Tasks for this exercise >>
A. In the scheduler discussion below, which scheduler is said to have the lowest overhead?
B. Pick up the scheduler discussion below right after its last line and keep writing it.

╭─ Excerpted passage

Is it possible to put the scheduler in one process and the multithreaded worker in a separate one? Using a single process has helped some of the memory issues, but significantly slowed my code, which I suspect has to do with the scheduling overhead since I have a fairly large task graph

The threaded scheduler has the lowest overhead, but suffers from the GIL - which should not be an issue for pure-array operations normally.

You can have distributed run a single worker with threads only, but you will still have communication between client and worker. You can also run distributed in-process (processes=False), just to see if the graph-optimisation done for distributed is helping you.

Went ahead and ran with client = Client(processes = False) and ended up with ~80000 tasks in the first steps of the workflow and there is still a lot of communication time. This is the jist of my current pipeline

data = di.ndfilters.gaussian_filter(data, sigma = (100,5))
data = data + machine_epsilon

#Compute segmentation thresholds 
threshold_filter = 10
log_norm = dar.log(data)

╰─
╭─ Information

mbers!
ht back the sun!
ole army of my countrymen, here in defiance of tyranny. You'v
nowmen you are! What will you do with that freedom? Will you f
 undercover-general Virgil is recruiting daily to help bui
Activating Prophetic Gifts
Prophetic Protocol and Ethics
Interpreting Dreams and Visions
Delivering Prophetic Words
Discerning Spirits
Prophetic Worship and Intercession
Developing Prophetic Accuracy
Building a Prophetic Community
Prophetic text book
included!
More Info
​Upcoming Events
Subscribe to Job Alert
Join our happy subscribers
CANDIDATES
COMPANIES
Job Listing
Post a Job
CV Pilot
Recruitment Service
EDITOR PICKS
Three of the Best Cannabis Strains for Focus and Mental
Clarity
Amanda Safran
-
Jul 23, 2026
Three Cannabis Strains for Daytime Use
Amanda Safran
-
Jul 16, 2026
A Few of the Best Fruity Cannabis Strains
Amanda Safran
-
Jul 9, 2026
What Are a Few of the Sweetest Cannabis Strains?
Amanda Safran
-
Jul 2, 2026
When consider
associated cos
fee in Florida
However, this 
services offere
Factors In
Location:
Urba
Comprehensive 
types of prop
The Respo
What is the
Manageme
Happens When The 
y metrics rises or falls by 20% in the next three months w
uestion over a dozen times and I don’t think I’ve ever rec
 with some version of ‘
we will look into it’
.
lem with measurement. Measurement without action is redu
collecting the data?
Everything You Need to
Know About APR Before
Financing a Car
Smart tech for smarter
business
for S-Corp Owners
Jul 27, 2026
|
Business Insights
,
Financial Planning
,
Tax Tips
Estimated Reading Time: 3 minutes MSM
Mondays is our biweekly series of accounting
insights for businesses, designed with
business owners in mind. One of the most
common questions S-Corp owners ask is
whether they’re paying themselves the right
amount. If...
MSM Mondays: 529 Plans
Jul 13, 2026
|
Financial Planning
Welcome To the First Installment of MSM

╰─

Task-by-task results >>
A. The threaded scheduler.

B.
u = log_norm.mean(dim = 'time')
std = log_norm.std(dim = 'time')
_lo = da.exp(u - std)
thresholds = di.ndfilters.minimum_filter(_lo, size =thershold_filter)

#Segment image
off = da.where(data < thresholds, True, False)
lbl_img = di.ndmeasure.label(off)

min_lbl = lbl_img[lbl_img > 0].min()
max_lbl = lbl_img.max()
lbls = da.arange(min_lbl, max_lbl +1)

#Get centers of mass for labeled subregions
com = di.ndmeasure.center_of_mass(data, lbl_img, index = lbls)
pk = di.ndmeasure.minimum(data, lbl_img, index = lbls)

return lbl_img, com, pk, lbls

To me this seems complicated, but I am unsure of how to improve it. What are best practices for this kind to simplify the task graph?